² Having escaped, eventually, on his own, Douglass is simultaneously grateful for and burdened by his “exceptionalism”; again, liberty and loneliness are linked under the conditions of white supremacy: “…the loneliness overcame me. There I was in the midst of thousands, and yet a perfect stranger; without home and without friends, in the midst of thousands of my own brethren.”
³ I want to be clear, here, that I’m not suggesting that Henny was in any way “better off” being enslaved or that I’m advancing even a sliver of a Calhoun-ish “positive good” kinda trash – only that Douglass seems to recognize the malevolence of carelessness (pretty well illustrated these days).

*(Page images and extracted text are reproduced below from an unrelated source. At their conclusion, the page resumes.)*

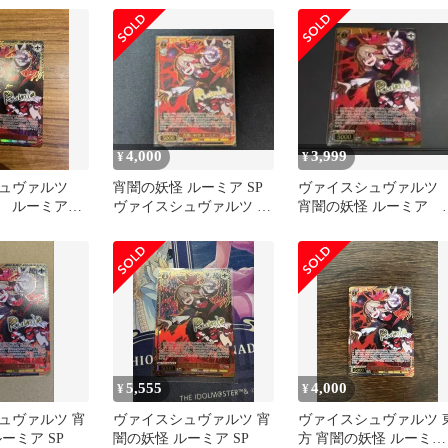
4,000
3,999
¥
¥
シュヴァルツ
宵闇の妖怪 ルーミア SP
ヴァイスシュヴァル
怪 ルーミア
ヴァイスシュヴァルツ 東
宵闇の妖怪 ルーミア
方 オマケ付き
SP 東方Project サイ
5,555
4,000
¥
¥
ュヴァルツ 宵
ヴァイスシュヴァルツ 宵
ヴァイスシュヴァルツ 
ーミア SP
闇の妖怪 ルーミア SP
方 宵闇の妖怪 ルーミア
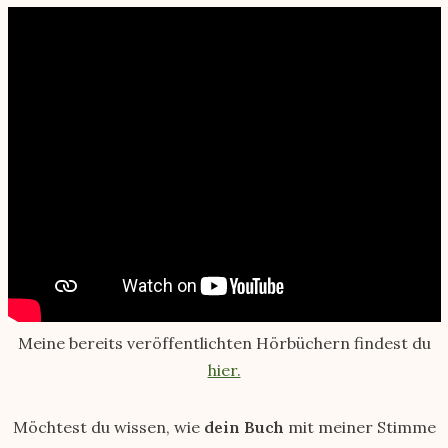
Meine bereits veröffentlichten Hörbüchern findest du
hier.
Möchtest du wissen, wie
dein Buch
mit meiner Stimme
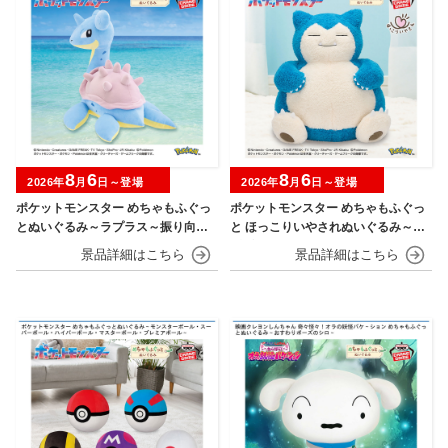
8
6
8
6
2026年
月
日～登場
2026年
月
日～登場
ポケットモンスター めちゃもふぐっ
ポケットモンスター めちゃもふぐっ
とぬいぐるみ～ラプラス～振り向きv
と ほっこりいやされぬいぐるみ～カ
er.
ビゴン～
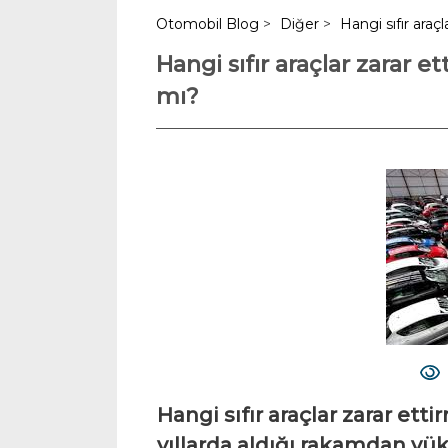
Otomobil Blog
>
Diğer
>
Hangi sıfır araç
Hangi sıfır araçlar zarar e
mı?
Hangi sıfır araçlar zarar ett
yıllarda aldığı rakamdan yü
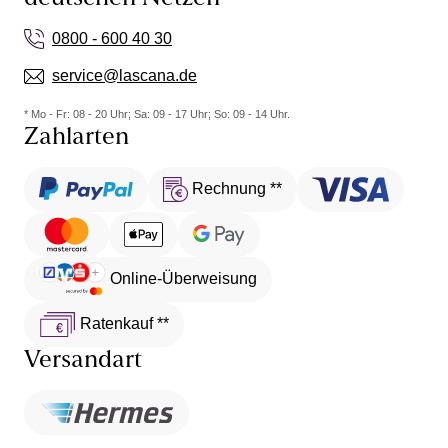
0800 - 600 40 30
service@lascana.de
* Mo - Fr: 08 - 20 Uhr; Sa: 09 - 17 Uhr; So: 09 - 14 Uhr.
Zahlarten
Rechnung **
Online-Überweisung
Ratenkauf **
Versandart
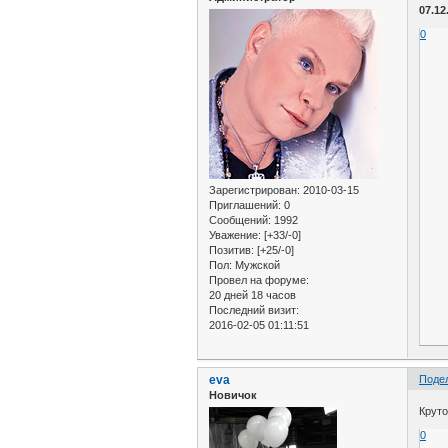
07.12
0
Зарегистрирован
: 2010-03-15
Приглашений:
0
Сообщений:
1992
Уважение:
[+33/-0]
Позитив:
[+25/-0]
Пол:
Мужской
Провел на форуме:
20 дней 18 часов
Последний визит:
2016-02-05 01:11:51
eva
Поде
Новичок
Крут
0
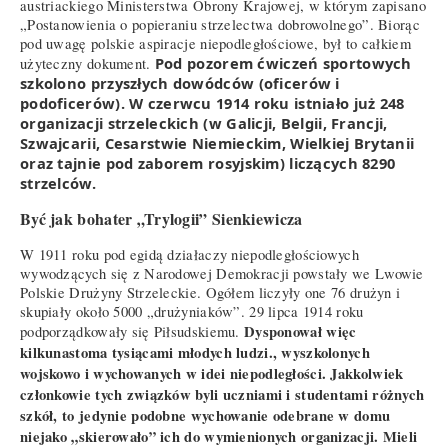
austriackiego Ministerstwa Obrony Krajowej, w którym zapisano
„Postanowienia o popieraniu strzelectwa dobrowolnego”. Biorąc
pod uwagę polskie aspiracje niepodległościowe, był to całkiem
Pod pozorem ćwiczeń sportowych
użyteczny dokument.
szkolono przyszłych dowódców (oficerów i
podoficerów). W czerwcu 1914 roku istniało już 248
organizacji strzeleckich (w Galicji, Belgii, Francji,
Szwajcarii, Cesarstwie Niemieckim, Wielkiej Brytanii
oraz tajnie pod zaborem rosyjskim) liczących 8290
strzelców.
Być jak bohater „Trylogii” Sienkiewicza
W 1911 roku pod egidą działaczy niepodległościowych
wywodzących się z Narodowej Demokracji powstały we Lwowie
Polskie Drużyny Strzeleckie. Ogółem liczyły one 76 drużyn i
skupiały około 5000 „drużyniaków”. 29 lipca 1914 roku
Dysponował więc
podporządkowały się Piłsudskiemu.
kilkunastoma tysiącami młodych ludzi., wyszkolonych
wojskowo i wychowanych w idei niepodległości. Jakkolwiek
członkowie tych związków byli uczniami i studentami różnych
szkół, to jedynie podobne wychowanie odebrane w domu
niejako „skierowało” ich do wymienionych organizacji. Mieli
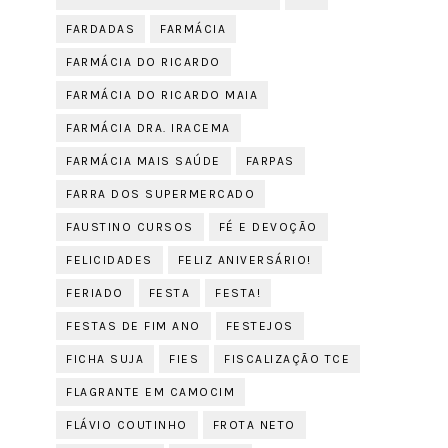
FARDADAS
FARMÁCIA
FARMÁCIA DO RICARDO
FARMÁCIA DO RICARDO MAIA
FARMÁCIA DRA. IRACEMA
FARMÁCIA MAIS SAÚDE
FARPAS
FARRA DOS SUPERMERCADO
FAUSTINO CURSOS
FÉ E DEVOÇÃO
FELICIDADES
FELIZ ANIVERSÁRIO!
FERIADO
FESTA
FESTA!
FESTAS DE FIM ANO
FESTEJOS
FICHA SUJA
FIES
FISCALIZAÇÃO TCE
FLAGRANTE EM CAMOCIM
FLÁVIO COUTINHO
FROTA NETO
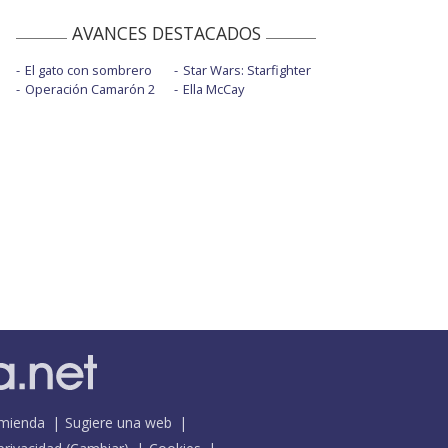
AVANCES DESTACADOS
El gato con sombrero
Star Wars: Starfighter
Operación Camarón 2
Ella McCay
mienda
Sugiere una web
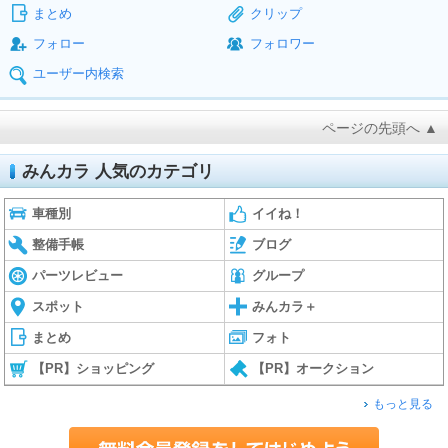
まとめ
クリップ
フォロー
フォロワー
ユーザー内検索
ページの先頭へ ▲
みんカラ 人気のカテゴリ
車種別
イイね！
整備手帳
ブログ
パーツレビュー
グループ
スポット
みんカラ＋
まとめ
フォト
【PR】ショッピング
【PR】オークション
もっと見る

*Noting here the ways in which autobiography collapses subject and author – the narrative of his life vs. The Narrative of the Life; the narrative as the object of his creation vs as his real and lived experience; himself as the author of the story, and himself in the story – the distance and overlap between them, as in Sartre’s “Why Write?”: how is this related to/ interact with DuBois’ “double consciousness”? And how is Satre’s “revealing” related (or not) to Foucault’s “geneology”?